= Robert Roberts (priest) =

Welsh Anglican cleric and writer

Robert Roberts (1680–1741) was a Welsh Anglican cleric and writer. He was vicar of the parish of Chirk in north-east Wales for over thirty years, and during his time there he wrote a bi-lingual explanation of the Creed, Ten Commandments and the Lord's Prayer for the use of the inhabitants of Chirk and the surrounding area, where both English and Welsh were spoken.

==Life==
Roberts was the son of Henry Roberts, who is described in the records of the University of Oxford relating to Robert Roberts as being a "gentleman" and as being from Llandysilio, near Llangollen in Denbighshire, Wales. Robert Roberts was educated at Jesus College, Oxford. He matriculated at the University of Oxford in March 1699, when he was recorded as being eighteen years old, and he graduated with a Bachelor of Arts degree in 1702. Roberts was then ordained as a priest in the Church of England and, in 1709, was appointed as vicar of the parish of Chirk, Denbighshire. He remained there until his death in 1741, his tombstone recording that he was then 61 years old.
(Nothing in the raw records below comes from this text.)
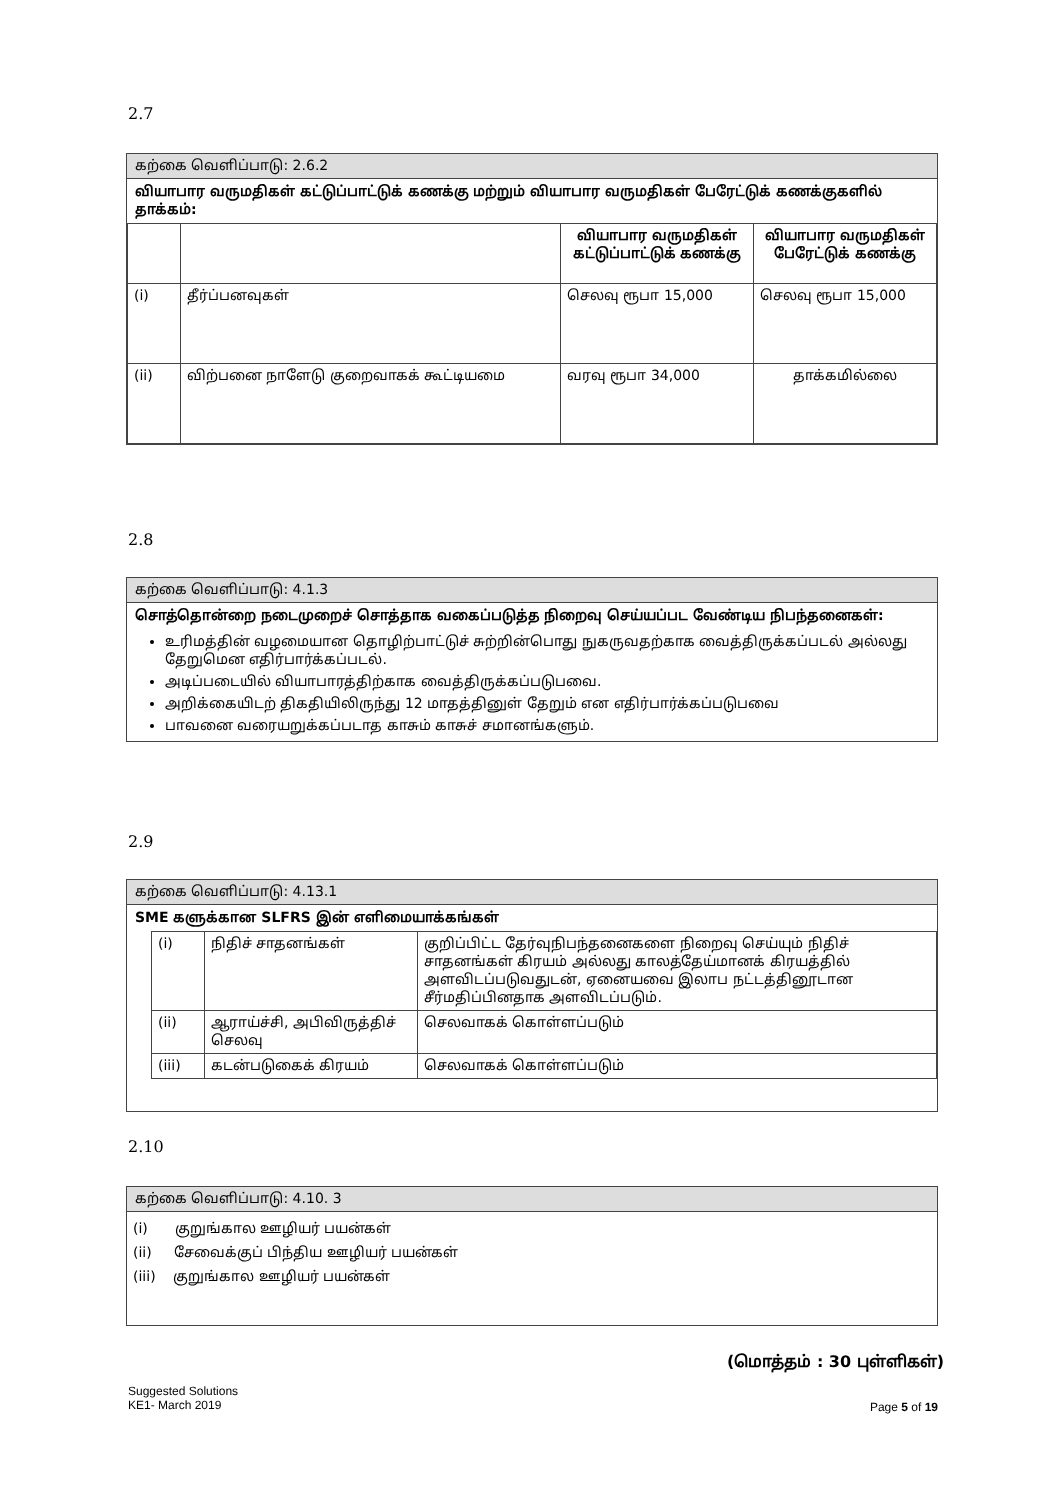2.7
கற்கை வெளிப்பாடு: 2.6.2
வியாபார வருமதிகள் கட்டுப்பாட்டுக் கணக்கு மற்றும் வியாபார வருமதிகள் பேரேட்டுக் கணக்குகளில் தாக்கம்:
| | | வியாபார வருமதிகள் கட்டுப்பாட்டுக் கணக்கு | வியாபார வருமதிகள் பேரேட்டுக் கணக்கு |
| (i) | தீர்ப்பனவுகள் | செலவு ரூபா 15,000 | செலவு ரூபா 15,000 |
| (ii) | விற்பனை நாளேடு குறைவாகக் கூட்டியமை | வரவு ரூபா 34,000 | தாக்கமில்லை |
2.8
கற்கை வெளிப்பாடு: 4.1.3
சொத்தொன்றை நடைமுறைச் சொத்தாக வகைப்படுத்த நிறைவு செய்யப்பட வேண்டிய நிபந்தனைகள்:
உரிமத்தின் வழமையான தொழிற்பாட்டுச் சுற்றின்பொது நுகருவதற்காக வைத்திருக்கப்படல் அல்லது தேறுமென எதிர்பார்க்கப்படல்.
அடிப்படையில் வியாபாரத்திற்காக வைத்திருக்கப்படுபவை.
அறிக்கையிடற் திகதியிலிருந்து 12 மாதத்தினுள் தேறும் என எதிர்பார்க்கப்படுபவை
பாவனை வரையறுக்கப்படாத காசும் காசுச் சமானங்களும்.
2.9
கற்கை வெளிப்பாடு: 4.13.1
SME களுக்கான SLFRS இன் எளிமையாக்கங்கள்
| (i) | நிதிச் சாதனங்கள் | குறிப்பிட்ட தேர்வுநிபந்தனைகளை நிறைவு செய்யும் நிதிச் சாதனங்கள் கிரயம் அல்லது காலத்தேய்மானக் கிரயத்தில் அளவிடப்படுவதுடன், ஏனையவை இலாப நட்டத்தினூடான சீர்மதிப்பினதாக அளவிடப்படும். |
| (ii) | ஆராய்ச்சி, அபிவிருத்திச் செலவு | செலவாகக் கொள்ளப்படும் |
| (iii) | கடன்படுகைக் கிரயம் | செலவாகக் கொள்ளப்படும் |
2.10
கற்கை வெளிப்பாடு: 4.10. 3
(i) குறுங்கால ஊழியர் பயன்கள்
(ii) சேவைக்குப் பிந்திய ஊழியர் பயன்கள்
(iii) குறுங்கால ஊழியர் பயன்கள்
(மொத்தம் : 30 புள்ளிகள்)
Suggested Solutions
KE1- March 2019
Page 5 of 19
Roberts wrote a booklet, in both English and Welsh, entitled A duo-glott-exposition of the Creed, the ten Commandments and the Lords Prayer, calculated for the borders of England and Wales, but particularly for the use of the parish of Chirk, whose inhabitants are partly Welsh and partly English - the Welsh title was Sacrament Catechism, neu Gatechism i barattoi rhai i dderbyn Sacrament Swpper yr Arglwydd. The booklet was published in 1720 in Shrewsbury by the printer and bookseller Thomas Durston.